Robinson Cano, who was at the center of the two baseline calls the past two games at Yankee Stadium, had his hitless streak reach 26 at-bats, the longest in postseason history, and only five of those outs have gone to the outfield. In Game 1, Cano was called out on a rally-killing double play in the second inning when replays indicated he beat the throw.

With the margin of error so miniscule, plays such as the one in the eighth inning Sunday become magnified, to the point that a manager got himself ejected. Kuroda got the first two outs on strikeouts before Omar Infante singled to center. Austin Jackson followed with a single to right. Nick Swisher, detecting that Infante had made a wide turn around second but had changed his mind about going to third, threw behind the runner. Second base umpire Jeff Nelson ruled that Infante was safe getting back to second, but replays clearly showed that Cano had tagged Infante near his chest before he touched the bag. The Tigers added tag-on runs with singles by rookie Avisail Garcia off Boone Logan and Triple Crown champ Miguel Cabrera off Joba Chamberlain.

“I don’t have a problem with Jeff’s effort because he hustled to get to the play,” Girardi said. “But in this day and age when we have instant replay available to us, it has got to change. These guys are under tremendous amounts of pressure.

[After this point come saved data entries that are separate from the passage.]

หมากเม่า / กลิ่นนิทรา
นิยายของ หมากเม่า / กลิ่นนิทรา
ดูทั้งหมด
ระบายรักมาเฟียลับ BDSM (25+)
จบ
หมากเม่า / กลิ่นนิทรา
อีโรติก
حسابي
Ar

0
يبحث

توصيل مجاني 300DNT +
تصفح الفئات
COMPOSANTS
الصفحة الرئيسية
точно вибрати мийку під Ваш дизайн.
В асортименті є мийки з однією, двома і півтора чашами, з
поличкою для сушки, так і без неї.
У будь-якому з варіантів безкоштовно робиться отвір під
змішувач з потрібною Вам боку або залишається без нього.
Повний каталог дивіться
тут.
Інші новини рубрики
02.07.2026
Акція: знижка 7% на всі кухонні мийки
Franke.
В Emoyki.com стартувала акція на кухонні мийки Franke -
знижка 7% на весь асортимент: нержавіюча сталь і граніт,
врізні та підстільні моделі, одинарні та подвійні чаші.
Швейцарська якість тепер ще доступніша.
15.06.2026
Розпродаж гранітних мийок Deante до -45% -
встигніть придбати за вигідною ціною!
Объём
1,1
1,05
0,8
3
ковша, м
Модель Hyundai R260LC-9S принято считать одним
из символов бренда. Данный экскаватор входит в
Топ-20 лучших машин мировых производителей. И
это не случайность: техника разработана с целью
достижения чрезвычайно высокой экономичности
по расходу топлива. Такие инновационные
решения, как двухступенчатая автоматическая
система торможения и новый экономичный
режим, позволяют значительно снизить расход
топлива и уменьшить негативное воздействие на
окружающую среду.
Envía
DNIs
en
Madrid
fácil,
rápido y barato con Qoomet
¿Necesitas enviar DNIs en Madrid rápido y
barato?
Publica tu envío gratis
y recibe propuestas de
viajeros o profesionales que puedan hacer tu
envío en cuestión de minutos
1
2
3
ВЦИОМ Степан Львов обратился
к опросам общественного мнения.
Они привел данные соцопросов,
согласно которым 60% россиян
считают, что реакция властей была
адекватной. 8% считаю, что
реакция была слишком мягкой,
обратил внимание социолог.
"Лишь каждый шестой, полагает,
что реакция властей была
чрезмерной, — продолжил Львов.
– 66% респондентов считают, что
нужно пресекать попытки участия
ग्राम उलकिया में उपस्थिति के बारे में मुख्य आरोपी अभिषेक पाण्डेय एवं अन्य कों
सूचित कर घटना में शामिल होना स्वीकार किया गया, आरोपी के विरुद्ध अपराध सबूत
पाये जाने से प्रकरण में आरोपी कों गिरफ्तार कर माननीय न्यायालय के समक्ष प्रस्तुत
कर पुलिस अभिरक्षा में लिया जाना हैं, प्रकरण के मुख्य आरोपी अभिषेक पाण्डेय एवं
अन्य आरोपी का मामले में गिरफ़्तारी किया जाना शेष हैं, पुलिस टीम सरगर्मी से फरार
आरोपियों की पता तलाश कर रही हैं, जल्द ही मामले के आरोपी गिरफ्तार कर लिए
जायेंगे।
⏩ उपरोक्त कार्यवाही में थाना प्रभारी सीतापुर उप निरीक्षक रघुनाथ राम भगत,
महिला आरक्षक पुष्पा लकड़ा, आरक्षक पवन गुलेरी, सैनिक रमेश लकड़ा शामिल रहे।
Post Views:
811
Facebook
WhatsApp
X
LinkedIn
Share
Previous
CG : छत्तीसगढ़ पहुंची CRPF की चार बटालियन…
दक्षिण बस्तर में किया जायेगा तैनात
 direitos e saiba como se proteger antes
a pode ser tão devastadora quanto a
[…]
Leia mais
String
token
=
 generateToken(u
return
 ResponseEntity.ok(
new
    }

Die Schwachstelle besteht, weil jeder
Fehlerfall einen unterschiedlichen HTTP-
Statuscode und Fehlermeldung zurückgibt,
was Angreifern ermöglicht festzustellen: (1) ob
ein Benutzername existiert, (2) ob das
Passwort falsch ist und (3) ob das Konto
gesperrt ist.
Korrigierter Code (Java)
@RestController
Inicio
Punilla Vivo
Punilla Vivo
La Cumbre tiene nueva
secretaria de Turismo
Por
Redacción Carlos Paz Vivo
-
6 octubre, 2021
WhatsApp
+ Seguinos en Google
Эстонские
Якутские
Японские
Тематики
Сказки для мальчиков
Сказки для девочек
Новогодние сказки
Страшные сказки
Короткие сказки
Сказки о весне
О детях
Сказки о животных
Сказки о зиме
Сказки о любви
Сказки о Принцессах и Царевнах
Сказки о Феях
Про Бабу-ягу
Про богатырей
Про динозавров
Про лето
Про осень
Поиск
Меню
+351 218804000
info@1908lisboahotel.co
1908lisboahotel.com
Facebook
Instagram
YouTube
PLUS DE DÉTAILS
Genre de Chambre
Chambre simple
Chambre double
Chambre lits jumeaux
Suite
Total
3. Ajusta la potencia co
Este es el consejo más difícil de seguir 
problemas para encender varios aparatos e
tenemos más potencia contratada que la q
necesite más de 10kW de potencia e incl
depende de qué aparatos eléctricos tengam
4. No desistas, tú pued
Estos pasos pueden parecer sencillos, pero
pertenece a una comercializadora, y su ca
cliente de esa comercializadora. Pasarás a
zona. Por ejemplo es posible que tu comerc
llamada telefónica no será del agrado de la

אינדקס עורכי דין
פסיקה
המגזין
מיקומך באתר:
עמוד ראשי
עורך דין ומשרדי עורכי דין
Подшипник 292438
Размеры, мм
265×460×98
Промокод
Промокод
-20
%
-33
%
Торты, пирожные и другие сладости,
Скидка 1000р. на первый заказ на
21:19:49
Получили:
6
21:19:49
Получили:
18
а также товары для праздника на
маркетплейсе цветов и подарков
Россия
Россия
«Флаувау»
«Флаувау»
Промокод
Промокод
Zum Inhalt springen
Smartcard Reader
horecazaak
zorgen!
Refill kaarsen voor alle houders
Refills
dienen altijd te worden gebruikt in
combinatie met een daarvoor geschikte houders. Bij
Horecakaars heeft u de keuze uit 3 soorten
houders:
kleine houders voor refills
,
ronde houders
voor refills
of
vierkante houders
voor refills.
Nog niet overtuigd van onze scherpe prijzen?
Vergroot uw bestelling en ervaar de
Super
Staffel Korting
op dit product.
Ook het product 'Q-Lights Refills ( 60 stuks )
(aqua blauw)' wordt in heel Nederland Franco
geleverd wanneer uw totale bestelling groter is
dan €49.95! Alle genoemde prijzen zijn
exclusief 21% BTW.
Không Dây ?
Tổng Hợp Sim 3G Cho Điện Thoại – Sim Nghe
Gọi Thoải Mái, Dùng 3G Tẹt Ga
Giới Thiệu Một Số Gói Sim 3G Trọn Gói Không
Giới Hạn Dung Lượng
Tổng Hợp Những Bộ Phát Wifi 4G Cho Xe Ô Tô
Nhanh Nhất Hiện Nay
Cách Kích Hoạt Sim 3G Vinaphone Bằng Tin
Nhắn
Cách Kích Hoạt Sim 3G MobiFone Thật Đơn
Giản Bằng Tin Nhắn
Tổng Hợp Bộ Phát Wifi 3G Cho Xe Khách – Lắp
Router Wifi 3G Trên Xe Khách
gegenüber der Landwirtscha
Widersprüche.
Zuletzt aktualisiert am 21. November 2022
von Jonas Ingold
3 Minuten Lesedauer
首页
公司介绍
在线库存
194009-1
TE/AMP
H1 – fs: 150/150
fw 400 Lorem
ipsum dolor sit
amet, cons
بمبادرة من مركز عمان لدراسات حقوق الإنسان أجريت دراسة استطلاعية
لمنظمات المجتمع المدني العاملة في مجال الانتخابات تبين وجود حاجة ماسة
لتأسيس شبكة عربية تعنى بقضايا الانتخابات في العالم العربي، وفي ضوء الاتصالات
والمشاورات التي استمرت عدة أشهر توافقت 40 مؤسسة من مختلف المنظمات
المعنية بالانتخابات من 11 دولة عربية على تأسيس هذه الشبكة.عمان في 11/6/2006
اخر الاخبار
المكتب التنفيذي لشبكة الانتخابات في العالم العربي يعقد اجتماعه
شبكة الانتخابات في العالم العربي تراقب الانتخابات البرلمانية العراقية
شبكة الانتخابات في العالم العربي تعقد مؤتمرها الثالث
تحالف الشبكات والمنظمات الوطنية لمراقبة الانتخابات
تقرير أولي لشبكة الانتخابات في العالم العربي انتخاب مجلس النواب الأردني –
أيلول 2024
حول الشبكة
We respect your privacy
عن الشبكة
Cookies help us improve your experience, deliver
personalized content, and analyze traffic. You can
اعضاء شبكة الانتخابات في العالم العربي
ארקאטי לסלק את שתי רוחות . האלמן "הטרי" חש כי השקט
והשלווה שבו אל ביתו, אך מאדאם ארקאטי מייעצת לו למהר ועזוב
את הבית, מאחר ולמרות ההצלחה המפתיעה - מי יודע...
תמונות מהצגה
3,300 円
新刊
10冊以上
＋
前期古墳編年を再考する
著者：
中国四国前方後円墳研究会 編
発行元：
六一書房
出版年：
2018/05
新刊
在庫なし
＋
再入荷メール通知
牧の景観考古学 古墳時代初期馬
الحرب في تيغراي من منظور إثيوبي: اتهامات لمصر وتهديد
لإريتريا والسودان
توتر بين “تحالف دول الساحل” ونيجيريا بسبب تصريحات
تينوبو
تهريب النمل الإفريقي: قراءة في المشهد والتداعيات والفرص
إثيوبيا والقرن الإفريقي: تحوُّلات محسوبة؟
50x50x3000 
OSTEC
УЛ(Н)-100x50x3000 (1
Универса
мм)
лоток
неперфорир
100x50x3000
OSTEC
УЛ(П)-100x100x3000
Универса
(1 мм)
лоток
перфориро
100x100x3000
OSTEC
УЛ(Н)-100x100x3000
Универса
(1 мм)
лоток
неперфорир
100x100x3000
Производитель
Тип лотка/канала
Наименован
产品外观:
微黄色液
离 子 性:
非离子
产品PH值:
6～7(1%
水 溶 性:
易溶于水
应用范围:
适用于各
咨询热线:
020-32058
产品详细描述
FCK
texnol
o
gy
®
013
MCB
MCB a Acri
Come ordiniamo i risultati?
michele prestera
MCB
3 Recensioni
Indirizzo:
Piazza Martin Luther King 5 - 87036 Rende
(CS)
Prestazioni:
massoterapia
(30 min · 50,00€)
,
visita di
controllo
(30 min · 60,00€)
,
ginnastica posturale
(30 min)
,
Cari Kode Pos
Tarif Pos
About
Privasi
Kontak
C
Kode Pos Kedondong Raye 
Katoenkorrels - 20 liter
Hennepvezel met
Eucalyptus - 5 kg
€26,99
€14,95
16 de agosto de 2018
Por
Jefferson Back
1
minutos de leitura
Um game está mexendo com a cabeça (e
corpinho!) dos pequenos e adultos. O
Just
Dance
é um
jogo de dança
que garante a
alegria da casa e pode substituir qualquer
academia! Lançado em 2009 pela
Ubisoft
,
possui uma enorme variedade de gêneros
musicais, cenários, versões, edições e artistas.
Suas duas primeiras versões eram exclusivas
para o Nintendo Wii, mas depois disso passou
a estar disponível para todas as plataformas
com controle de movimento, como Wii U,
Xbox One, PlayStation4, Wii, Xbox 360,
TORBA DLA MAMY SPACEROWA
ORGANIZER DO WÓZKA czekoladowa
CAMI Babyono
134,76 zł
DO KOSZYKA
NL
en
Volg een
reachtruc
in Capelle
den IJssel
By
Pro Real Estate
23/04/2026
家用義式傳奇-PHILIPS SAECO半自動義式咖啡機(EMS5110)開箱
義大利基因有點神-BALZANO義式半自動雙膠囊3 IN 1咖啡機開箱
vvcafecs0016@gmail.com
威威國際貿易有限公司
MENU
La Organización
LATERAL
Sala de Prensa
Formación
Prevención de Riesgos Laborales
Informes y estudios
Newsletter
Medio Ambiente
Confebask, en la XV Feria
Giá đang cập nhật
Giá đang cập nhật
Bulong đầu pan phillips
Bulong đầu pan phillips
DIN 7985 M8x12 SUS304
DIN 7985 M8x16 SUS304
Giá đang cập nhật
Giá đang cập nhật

It is a tough call for him because the tag is underneath and it’s hard for him to see. And it takes more time to argue and get upset than you get the call right. Too much is at stake. We play 235 days to get to this point, and two calls go against us. We lose it by one run [Saturday] night.

“I’m not saying if Robby Cano is safe, that it changes the game. The outcome may be the same, but I like to take my chances. There is more pressure on the pitchers when it is 1 0 in the eighth inning and your club is hitting than 3 0. It’s a lot easier for a reliever to relax. He knows if he makes one mistake, it is still 3 1. The technology is available. That’s what our country has done. We have evolved technology to make things better.”

All right, the argument about using instant replay more often should be continued, and the issue should be taken seriously. What the Yankees need now more than instant replay is to get some clutch hits or they can forget reaching the World Series.

“We have to make some adjustments,” Girardi said. “We have to take what they give us and find a way to put balls in play when runners are on, and get runners in, and get them over, and do the things that you need to do to score runs.”